MONTAGNE: Could you just give us a small definition? The tax that would have been levied on a Christian who wanted to stay and live under the Islamic state - what would that tax be?
WARDA: In the seventh century when the Arabs came, they have this condition - Islam or you could stay in the land of Islam, but you have to pay a jizya, which is taxation, money that we'd be giving every month to the ruler of the area.
And this taxation also, jizya, have been widened to include different issues, like, for example, in the eighth or ninth century, it was forbidden for a Christian to build a house higher than the house of a Muslim. It was forbidden for a Christian to ride a horse; he should ride a donkey. It was forbidden for Christians, for example, to walk alongside a Muslim.
All these procedures were added to this taxation, and these conditions were left, I think, even in the 14th century, 15th century. None of the people start talking about a jizya anymore because they knew that it's a counterfeit statements.
MONTAGNE: So they were bringing it all back in the 21st century?
WARDA: Yes, yeah.
MONTAGNE: Well, the Christians in Iraq - and especially many of them were in Mosul and in villages around Mosul - they have, though, for centuries, lived peacefully at least with their Muslim neighbors. How much damage has been done to those relationships with the coming of ISIS?
WARDA: Yeah - there is now a mistrust, I have to tell you. People are a bit worried about how they are going to go back into Mosul and live with neighbors who betrayed them. There are also some stories of, for example, neighbors who tried to protect the property but they were forbidden by the Islamic State because, you know, each - all of the houses were marked by this letter nun, which it mean Nasrani, Nazareth.

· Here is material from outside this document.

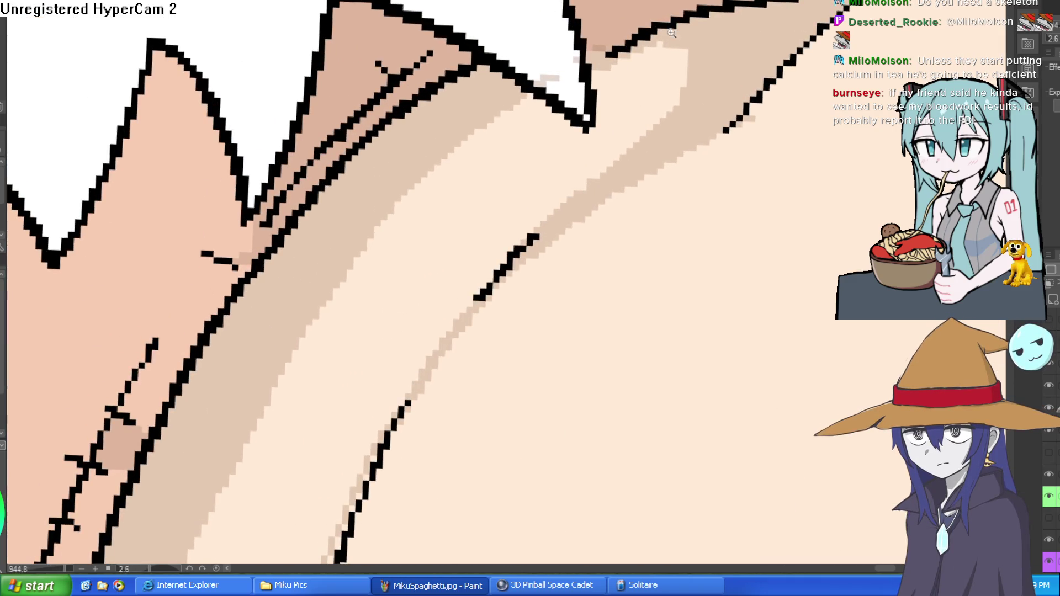
pyautogui.keyDown('alt'); pyautogui.click(651, 33); pyautogui.keyUp('alt')
pyautogui.click(651, 33)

MONTAGNE: Meaning Christian.
WARDA: Christian houses. But we have to remind and rebuild the whole trust relationship again. I mean, I think that this is one of the tasks upon the church and the churches to do. I would say that our people will be reluctant for us to go outside Mosul before really having been assured that at least there is the basic trust.
MONTAGNE: Before the U.S.-led invasion of Iraq in 2003, there were something like 2 to 2.5 million Christians in Iraq. And there are now fewer than 300,000 - these are rough numbers. You have suggested that the U.S. has a moral responsibility to help those Chaldeans who are left, given that this was a U.S.-led invasion.
WARDA: Not suggested - I do believe that the Americans have a moral responsibility concerning Iraq, as a whole country. They have to finish the job. They have to be really - because they promised that they'd come and bring democracy. OK. We have also our own responsibility. I'm not blaming the Americans of all the mess, but the mess is there. I mean, we cannot deny what's happened to the country.
I mean, there is a mess, and there are a lot of political divisions, which is affecting the lives of the innocent people, not just the Christians - Christians, Yazidis, Muslims, so Shia, Sunnah, Kurds - everyone has been affected by the whole situation which is happening now in Iraq. So this is the moral responsibility that we say, well, you have to finish the job. You have to act. It's time for actions.
MONTAGNE: Bashar Warda is archbishop of Erbil, speaking to us from Erbil in northern Iraq.
Thank you so much for joining us.
WARDA: Thank you. God bless you all. Transcript provided by NPR, Copyright NPR.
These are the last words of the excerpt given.